Use case: We essentially have a network that is split into two separate sides, with a specific set of nodes (called “staked ANs”) act as the gatekeepers between one side of the network and the other.
I want to allow messages on certain topics to pass from the right side of the network to the left side, and I want NO messages to pass from the left to the right.
Originally, we were thinking we could accomplish this using Topic Validators, as discussed in the post above. However, there are two concerns here.
Will this impact how nodes on the left side score the staked ANs? They would notice that the staked AN’s are dropping all their messages, and hence would decrease their score right?
How can we control which topics to allow messages to pass from the right to the left? For topics we don’t want messages to pass through, we need some way of only forwarding / gossipping them back to the right side of the network (we also cannot just drop them entirely once we receive them or else nodes on the right side will decrease our score).
Abstractly, these two concerns are the same:
We need a mechanism where, given a message, we can filter out nodes that we don’t want to forward or gossip about the message to.
A more subtle point: To be fully secure, we probably also want some mechanism so that if the nodes on the left side of the network sends an IWANT request for a message that we received but that was never forwarded / gossiped to that side of the network (and hence is a message the left side of the network should not know about), we ignore / act as if that message doesn’t exist.
This is an interesting use case, we could potentially allow for a user filter in gossip node selection. Can you open an issue so that we discuss there and develop a solution?
Okay, I will create an issue. Something related to this that I wanted to ask, is about the peer information sharing.
In the above scenario, we also want to ensure that peer address information of nodes on the right side of the network do not get revealed to nodes on the left. However, in the protocol the peers will tell each other about peers that they know about, right? And if so, is there some way for me to say “for peers among a given peer ID set, I should never share their information with peers outside of that set”?
If I interpreted correctly, you are saying they will not tell other peers about information from their own peerstore by default, correct?
I should also mention that we are using DHT on the left side of the network for peer discovery. Does that change anything? For example, could a node on the left side of the network find out about peers of the staked AN’s that are on the right side of the network via DHT queries or anything like that?
Also #1153, #1154, and #1155 (I wasn’t allowed to post more than 2 links)
Hey @vyzo, so I’ve thought about our usecase a little more, and I realize that the staked AN’s in the middle are basically just acting as relayers who relay messages unidirectionally from the right side to the left side of the network.
Once the messages reach the left side, the nodes on the left can gossip those messages among themselves all they want, but what we don’t want is for new messages to go from the left to the right.
What would really be simpler here, both conceptually and in implementation, is a mechanism that allows us to relay the message to a different topic.
There are two obstacles to this approach though:
We could just relay it by calling Topic.Publish, but that will fill in our own peer ID in the From field. This means that if two different staked ANs relay the same message from the right side of the network to the leftside, they will become two distinct messages on the left side, causing unnecessary message duplication.
Maybe we could call PubSubRouter.Publish instead, but as far as I’m aware this interface isn’t actually available to our application code. For example the gossipsub constructor wraps the creation of the router, and the router is not a public field. Further more, we cannot just construct our own router since the fields we need to set on it are private: go-libp2p-pubsub/gossipsub.go at master · libp2p/go-libp2p-pubsub · GitHub
Do you think it would make sense to make the PubSubRouter directly accessible from application code? Would there be any side effects if I directly published a message to the router?

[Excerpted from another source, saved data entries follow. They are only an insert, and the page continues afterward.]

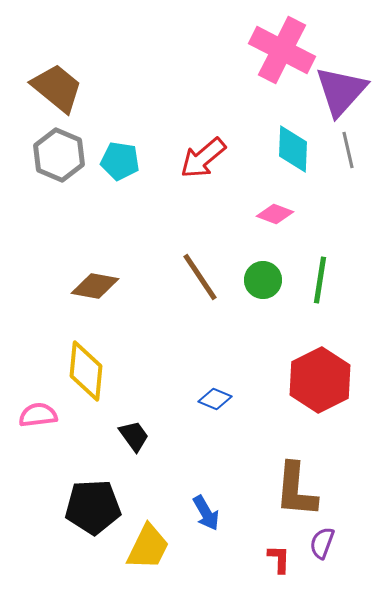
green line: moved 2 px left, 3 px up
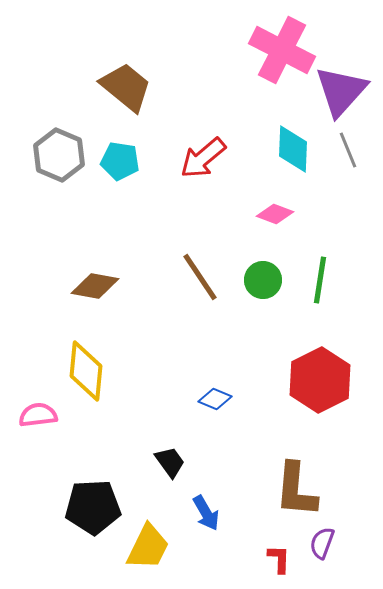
brown trapezoid: moved 69 px right, 1 px up
gray line: rotated 9 degrees counterclockwise
black trapezoid: moved 36 px right, 26 px down
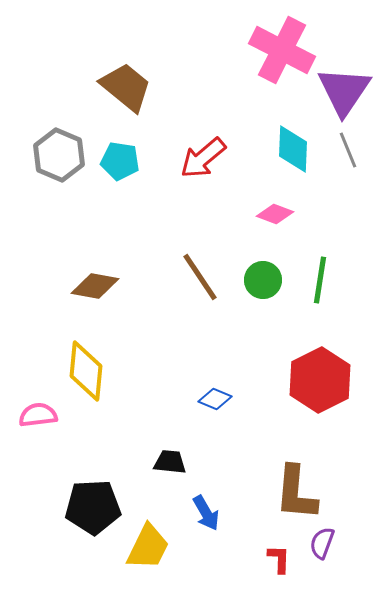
purple triangle: moved 3 px right; rotated 8 degrees counterclockwise
black trapezoid: rotated 48 degrees counterclockwise
brown L-shape: moved 3 px down
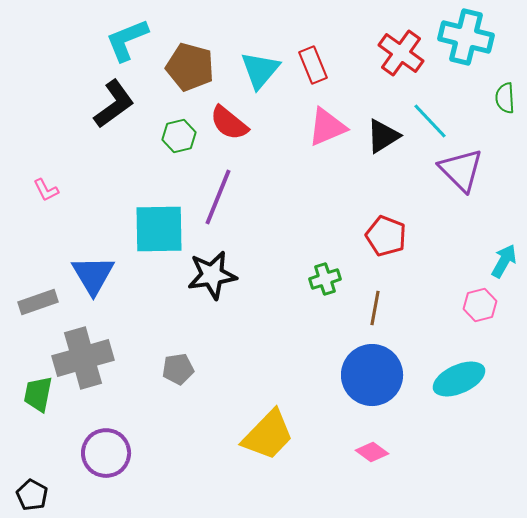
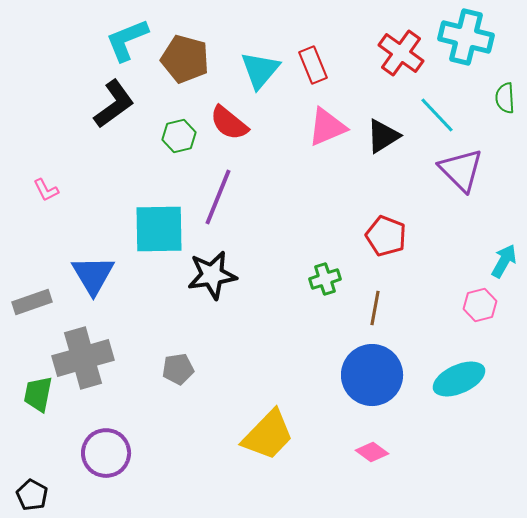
brown pentagon: moved 5 px left, 8 px up
cyan line: moved 7 px right, 6 px up
gray rectangle: moved 6 px left
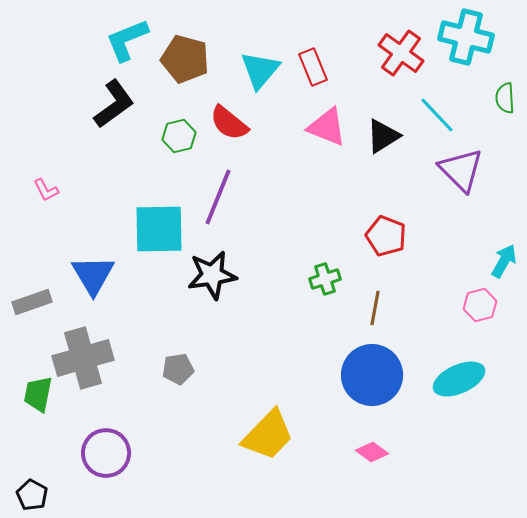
red rectangle: moved 2 px down
pink triangle: rotated 45 degrees clockwise
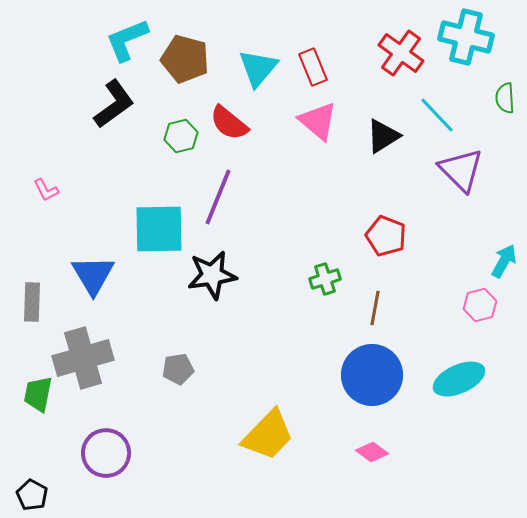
cyan triangle: moved 2 px left, 2 px up
pink triangle: moved 9 px left, 6 px up; rotated 18 degrees clockwise
green hexagon: moved 2 px right
gray rectangle: rotated 69 degrees counterclockwise
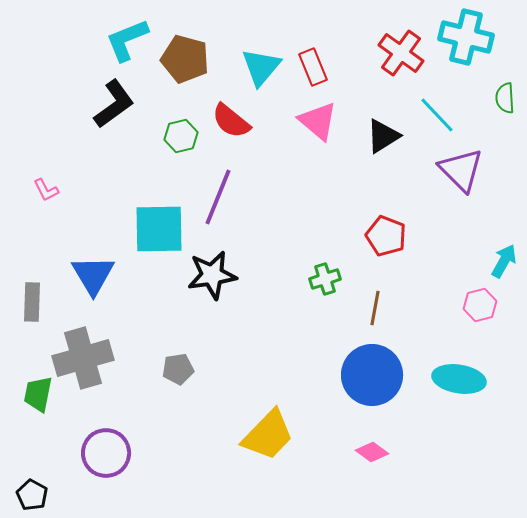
cyan triangle: moved 3 px right, 1 px up
red semicircle: moved 2 px right, 2 px up
cyan ellipse: rotated 33 degrees clockwise
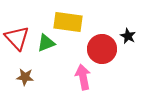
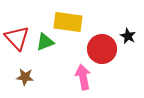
green triangle: moved 1 px left, 1 px up
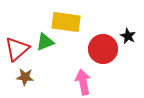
yellow rectangle: moved 2 px left
red triangle: moved 11 px down; rotated 32 degrees clockwise
red circle: moved 1 px right
pink arrow: moved 5 px down
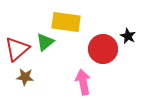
green triangle: rotated 18 degrees counterclockwise
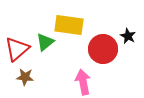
yellow rectangle: moved 3 px right, 3 px down
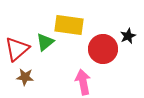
black star: rotated 21 degrees clockwise
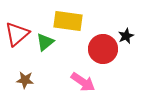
yellow rectangle: moved 1 px left, 4 px up
black star: moved 2 px left
red triangle: moved 15 px up
brown star: moved 3 px down
pink arrow: rotated 135 degrees clockwise
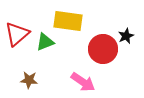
green triangle: rotated 18 degrees clockwise
brown star: moved 4 px right
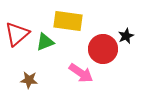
pink arrow: moved 2 px left, 9 px up
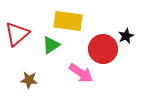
green triangle: moved 6 px right, 3 px down; rotated 12 degrees counterclockwise
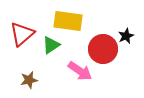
red triangle: moved 5 px right
pink arrow: moved 1 px left, 2 px up
brown star: rotated 18 degrees counterclockwise
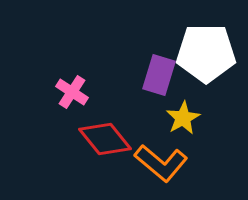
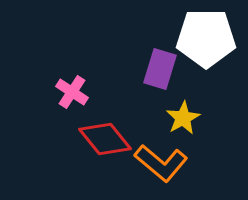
white pentagon: moved 15 px up
purple rectangle: moved 1 px right, 6 px up
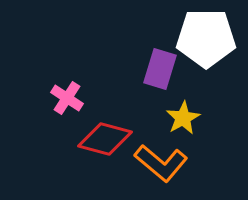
pink cross: moved 5 px left, 6 px down
red diamond: rotated 36 degrees counterclockwise
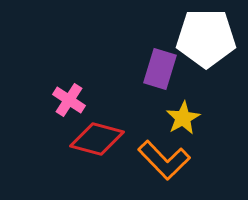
pink cross: moved 2 px right, 2 px down
red diamond: moved 8 px left
orange L-shape: moved 3 px right, 3 px up; rotated 6 degrees clockwise
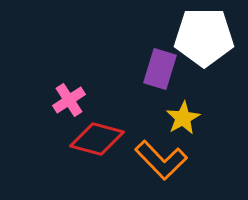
white pentagon: moved 2 px left, 1 px up
pink cross: rotated 24 degrees clockwise
orange L-shape: moved 3 px left
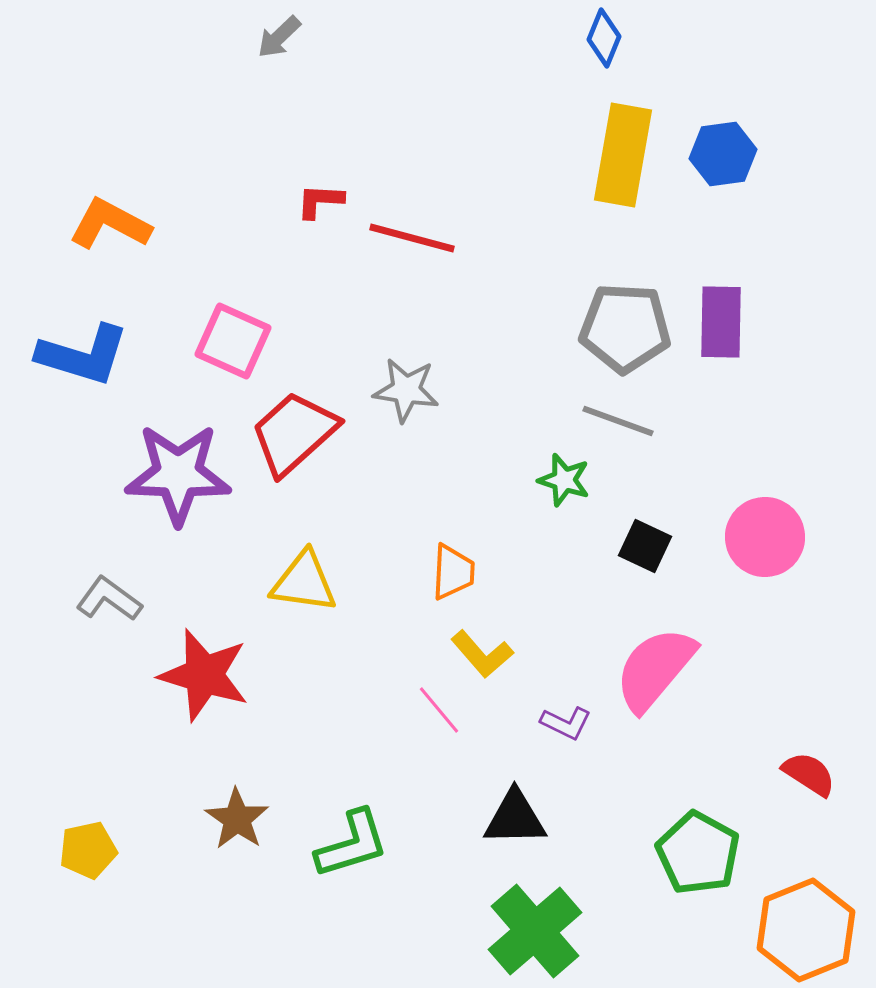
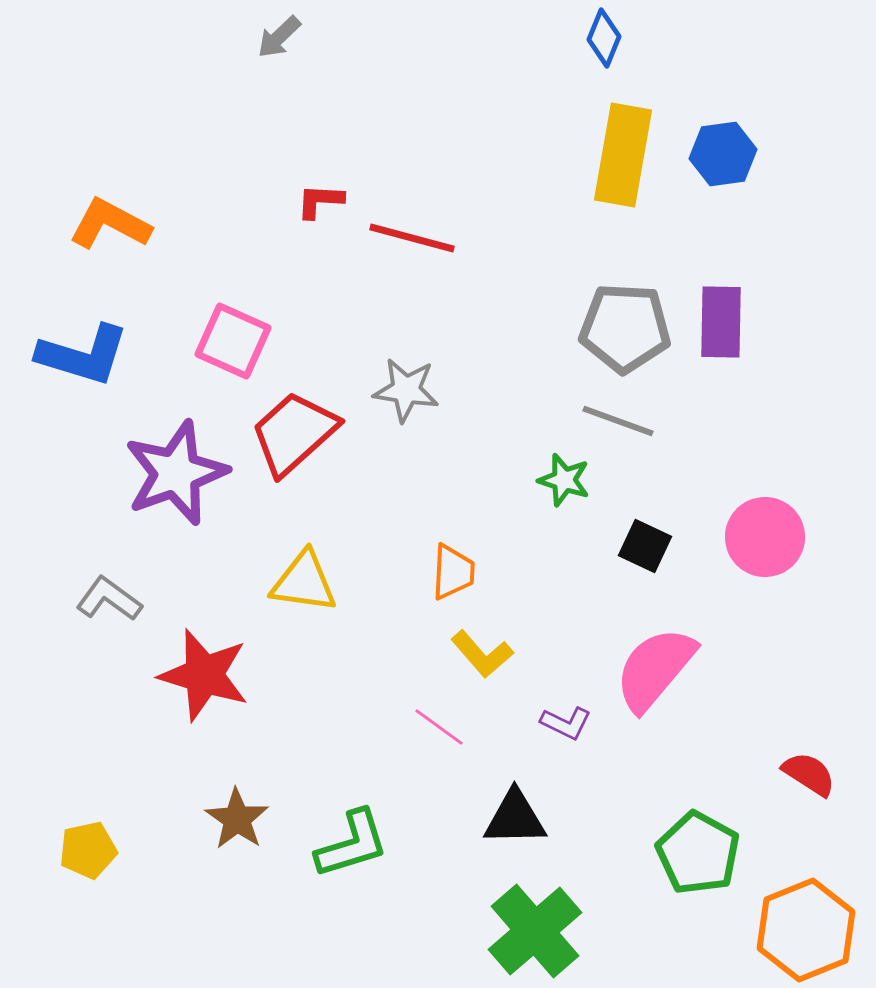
purple star: moved 2 px left, 1 px up; rotated 22 degrees counterclockwise
pink line: moved 17 px down; rotated 14 degrees counterclockwise
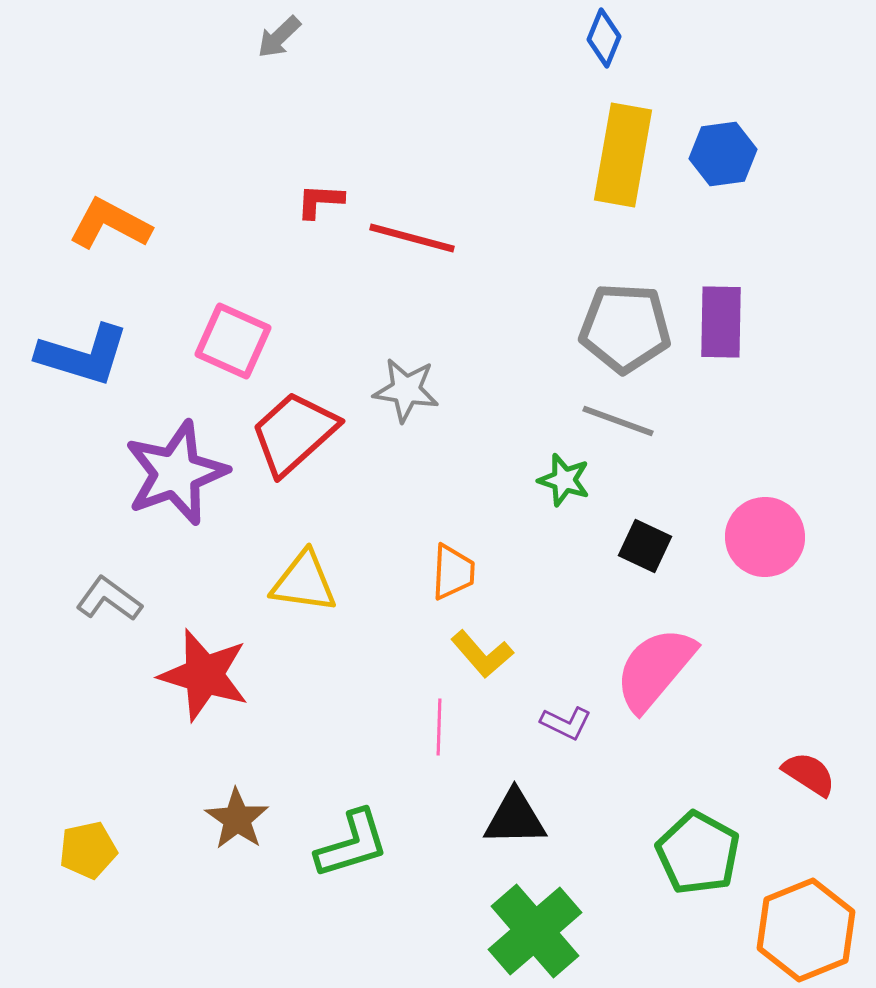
pink line: rotated 56 degrees clockwise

I think you can more simply accomplish the same thing by using two different topics; the middlemen subscribe to both and forward between topics as needed.
So in the default, non PX, non DHT gossipsub, how does a peer find out about new peers they can connect to?
Originally my understanding was that peers tell each others about other peers they know about, but you said this isn’t the case.
But then, does that mean that as a new peer joining the network I will never learn about other peers besides the ones I already knew prior to joining the network?
Or do you just mean that this only happens if you provide a discovery object to the pubsub?
Secondly, I was wondering if it is possible to completely ignore certain peers on a given topic?
Meaning, I will not forward or gossip about any messages I hear on that channel to them. As far as I’m concerned, they’re not subscribed to the channel at all, even if they tell me they are.
I saw the Subscription Filters, but @vishal tried it out and it doesn’t seem to do what we thought it would do,
I observed that while the subscription filter does ignore the subscription request from a peer for a topic, it does not stop the peer from gossiping the message for that topic.
In my little test, A, B and C are 3 nodes, A connects to B and C, and all three subscribe to two topics - 1 & 2.
A and B use a subscription filter which filter C from sending subscription request for topic 2.
When C does send a message on topic 2, A and B both get the message.